Wales lost to South Africa in the dying moments of the 2nd Test with SA being awarded a penalty try to clinch the game by one point, 31-30.



After the poor performance in the 1st Test, this match was a dramatic turn around in Wales’ fortunes. As my blog on Saturday suggested, I did not hold out much hope for anything but another heavy defeat. How wrong I was!

Again, like for the 1st Test, I was in Lusaka in Zambia, on the last day of my visit there. After following the first 20 or so minutes on Twitter I decided to see if I could listen to the Radio Cymru live commentary using the mobile phone network, and much to my surprise it worked! So, I was able to follow all but the first 20 minutes of this dramatic Test live, thanks to the Radio Cymru commentary. What a lovely surprise this was, and it meant that I really was able to be engaged in this dramatic match at it unfolded.
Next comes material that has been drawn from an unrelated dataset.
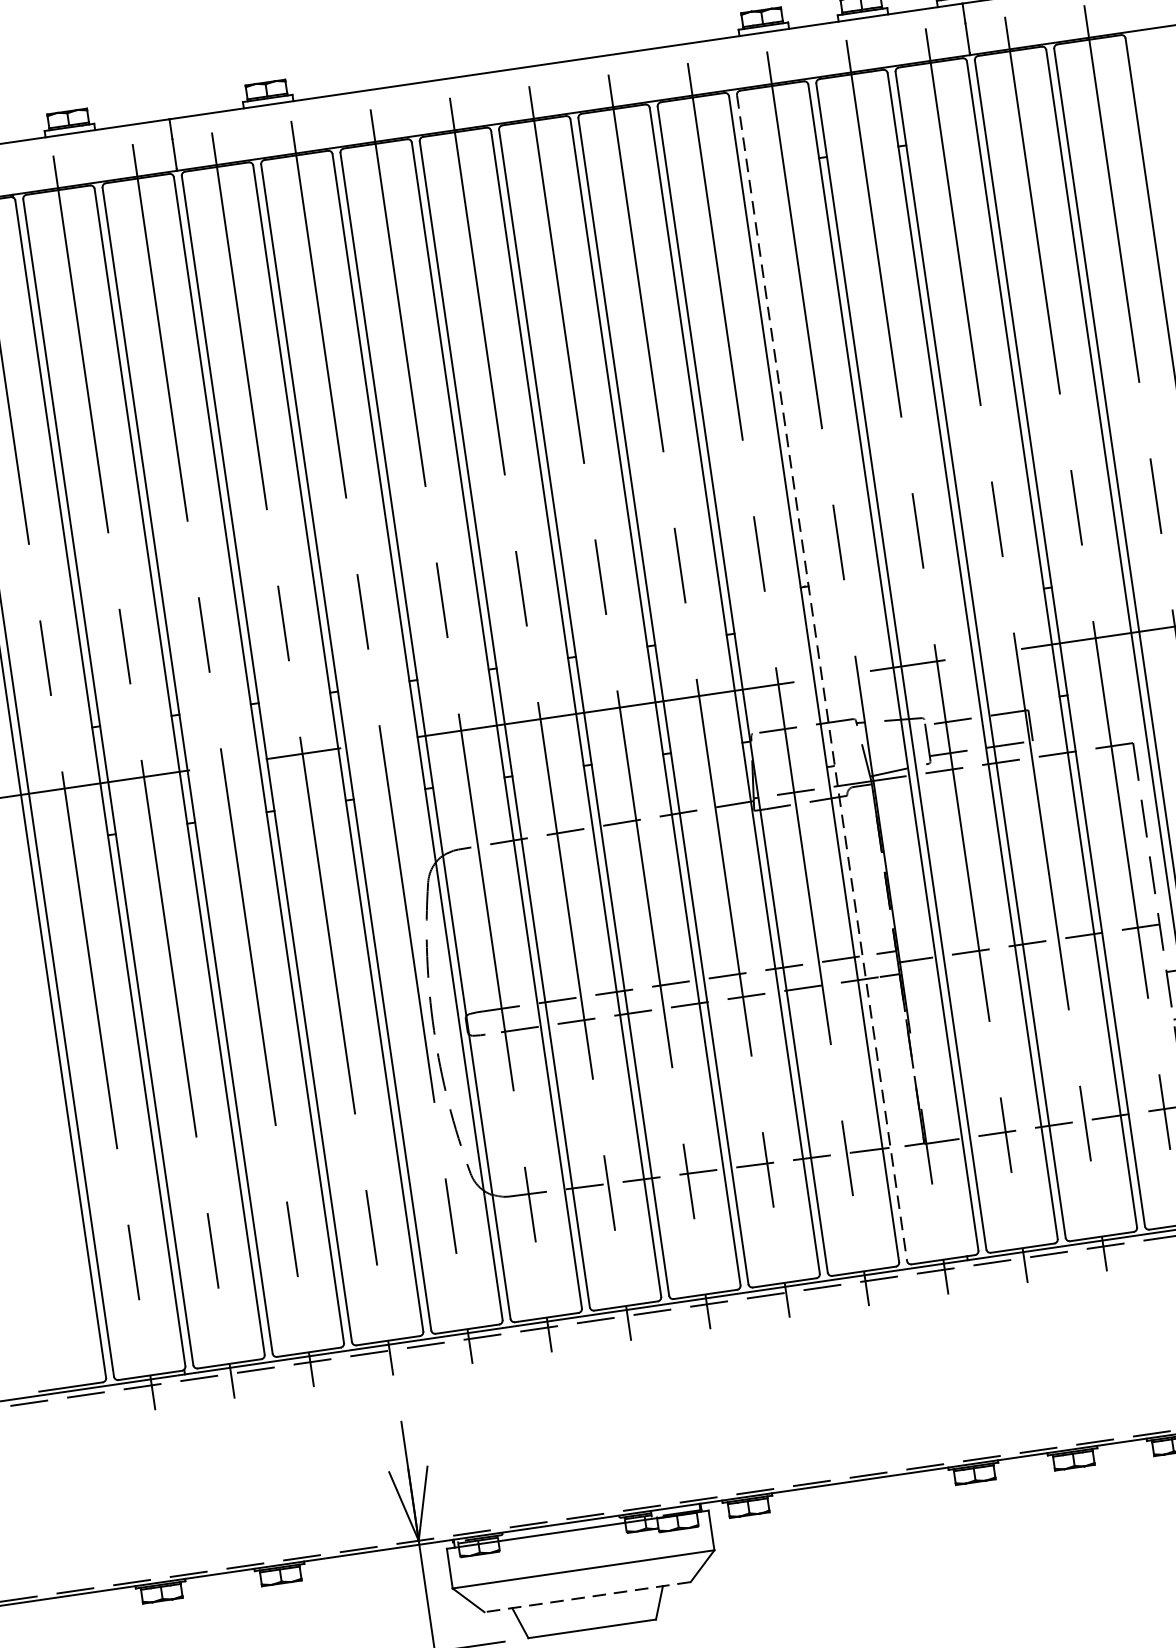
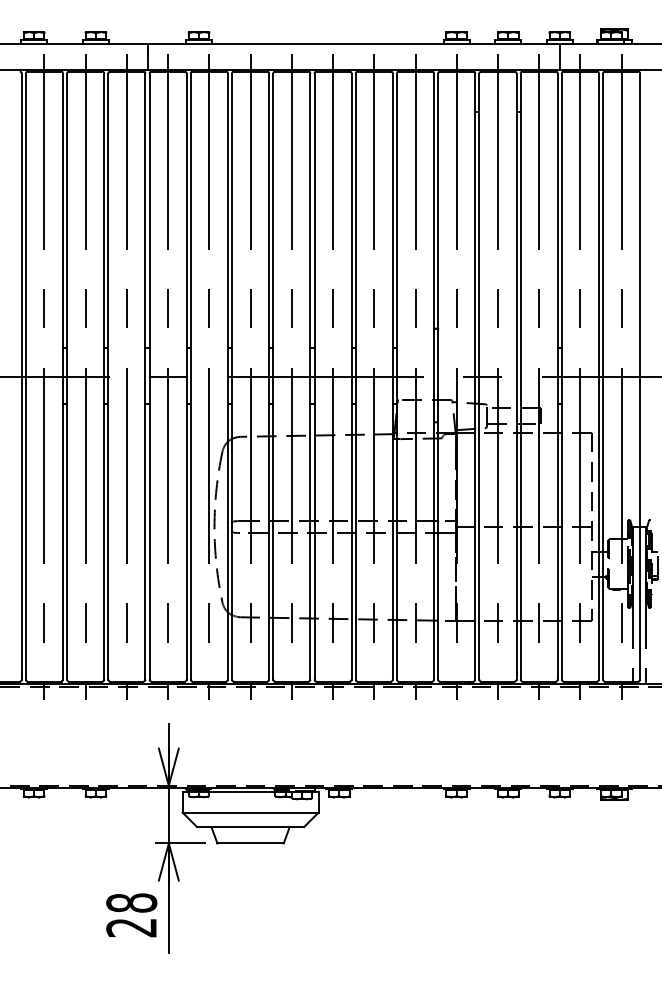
line: (822, 679) -> (438, 377), dashed -> solid
line: (587, 1596) -> (250, 826), dashed -> solid

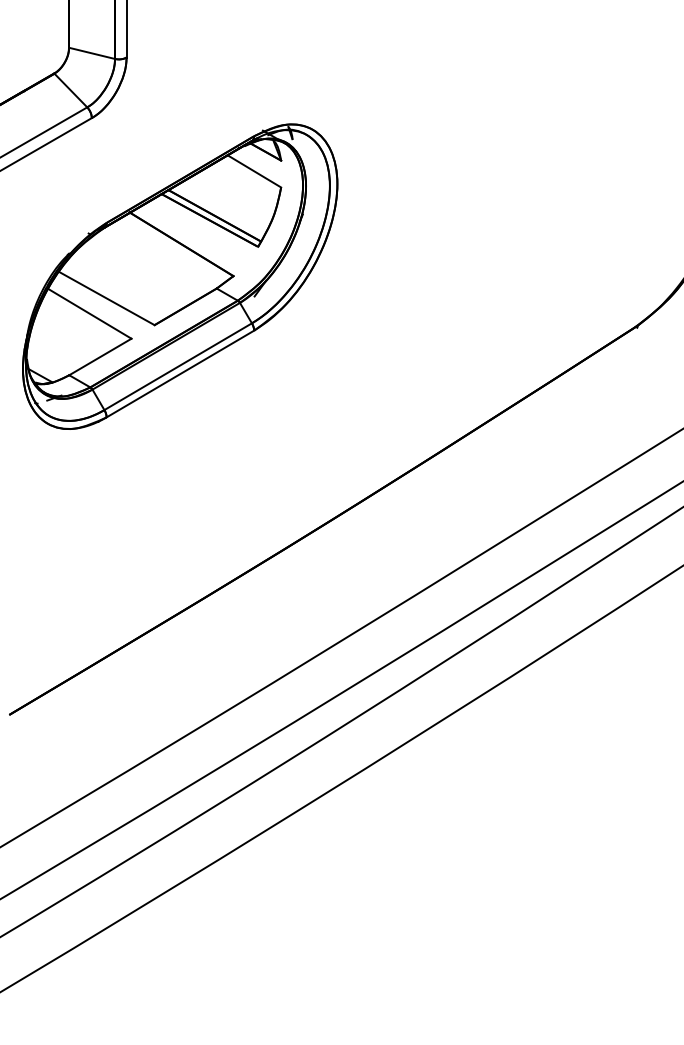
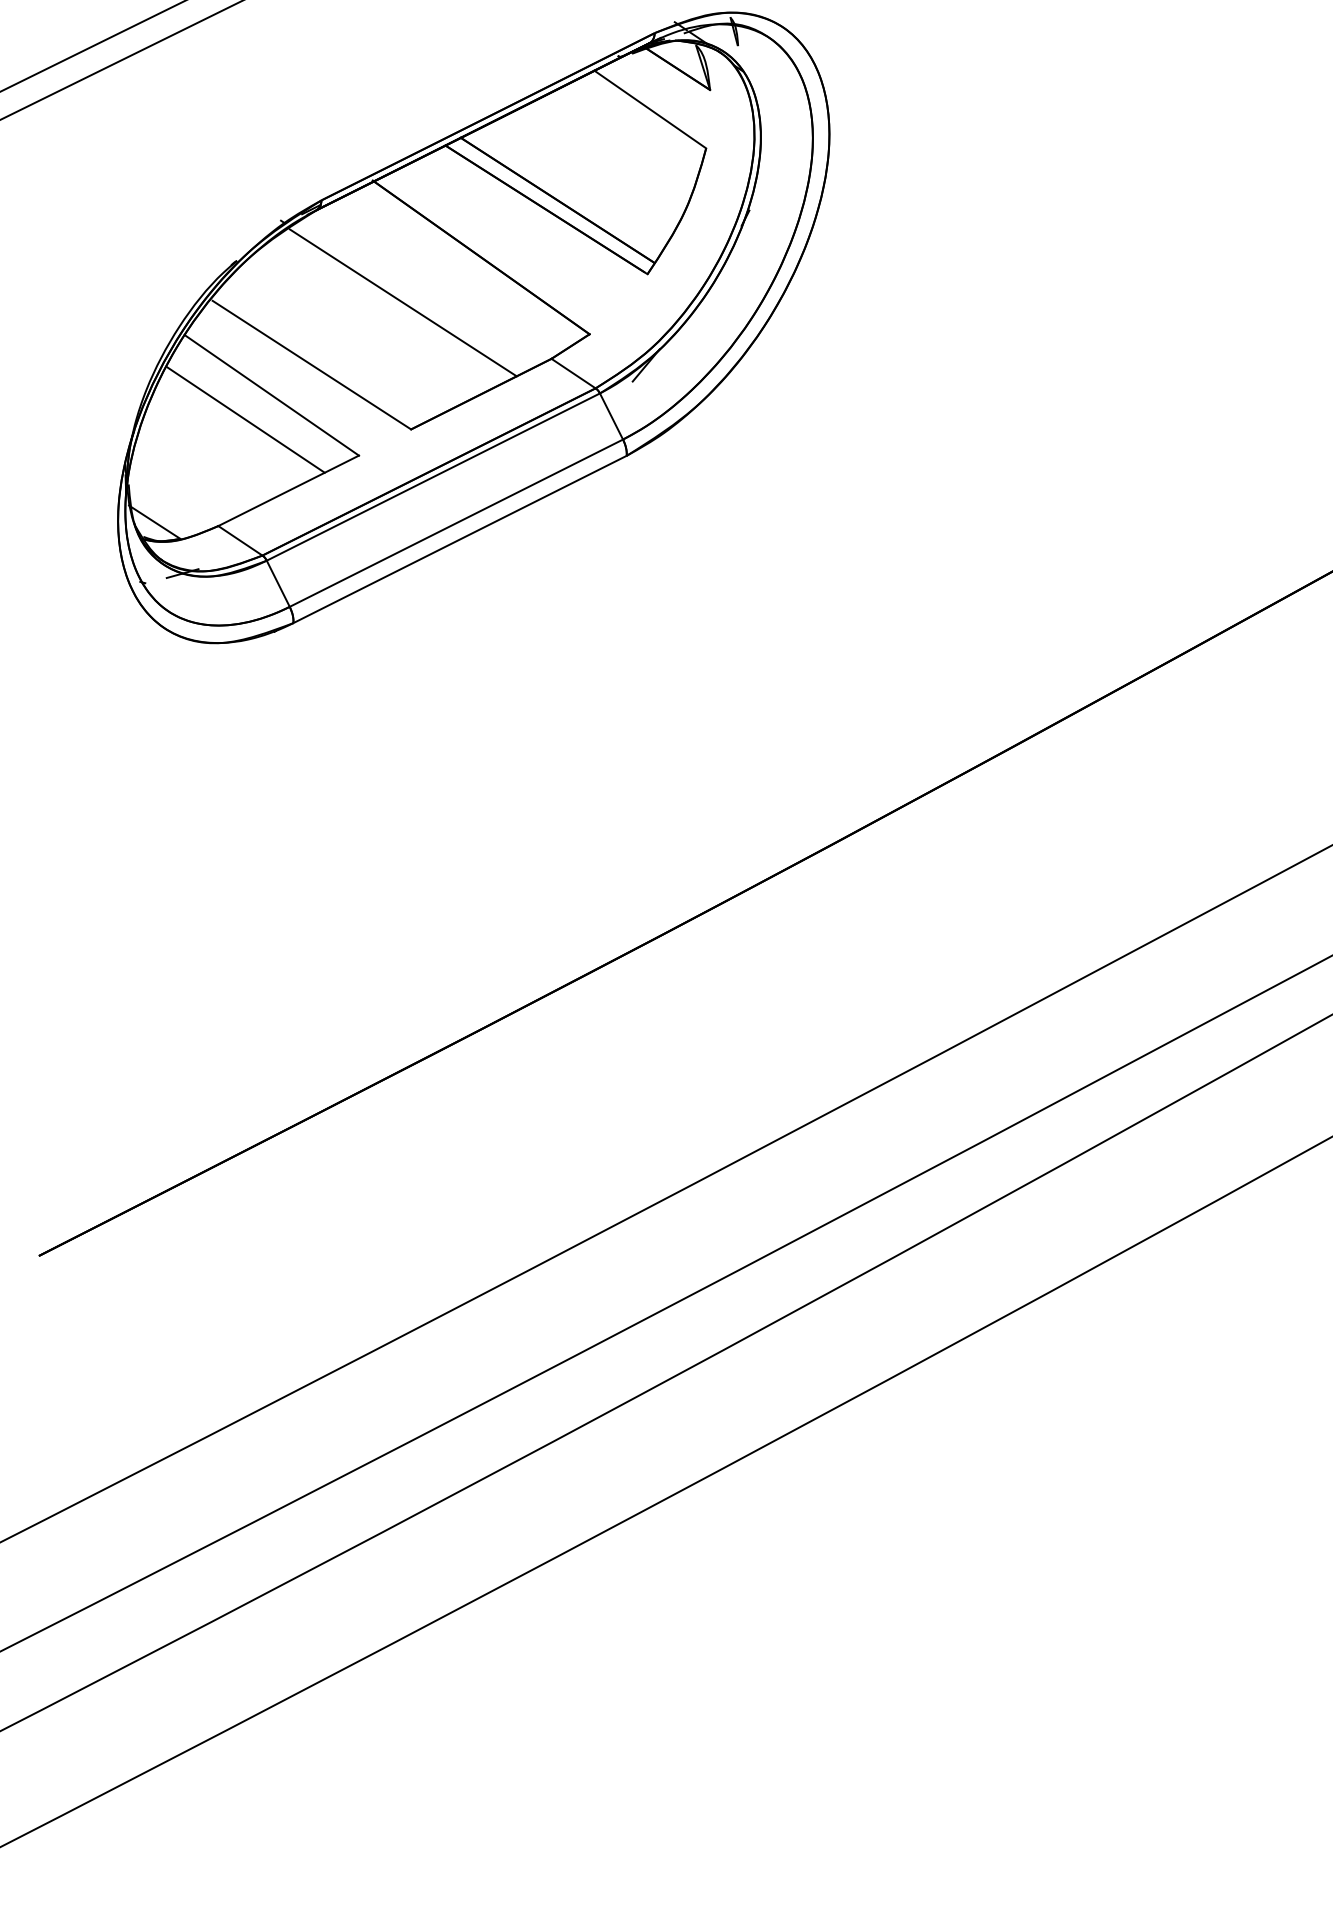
line: (146, 267) -> (401, 302), added
line: (78, 325) -> (245, 419), added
From everything I’ve read since getting back, the Wales team were as good in every department of play as they had been poor in the 1st Test. Gatland has said that this defeat is the most painful since he took over coaching Wales in January 2008, and I can believe him. All I can hope is that we learn from this latest agonising defeat, and it strengthens Wales’ resolve to start winning these close games.

This is the fifth or sixth time since about 2011 that Wales have been in a position to beat either South Africa or Australia, but each time Wales have not been able to clinch the match. This is where Southern Hemisphere teams excel over Wales; even when we are within a few points in the last few minutes, they always seem to find a way to clinch victory in the dying moments. It is a situation that Wales desperately need to change, we need to start learning to win these close contests otherwise we will forever be also-rans.

Wales now have a 5 month break before we take on the three Southern Hemisphere giants in Cardiff in November. Certainly the spirit of the Welsh camp will be more positive going into these Autumn games than had we been wiped off the field in the 2nd Test in the same way in which we were in the 1st Test, but it is imperative for our chances in the 2015 World Cup that we get some wins during these Autumn tests. In the meantime, the Welsh players will have a well earned break after a long season, with many of the Welsh players starting the next season playing their club rugby outside of Wales (particularly in France), another big problem facing Welsh rugby which I will discuss in a future blog.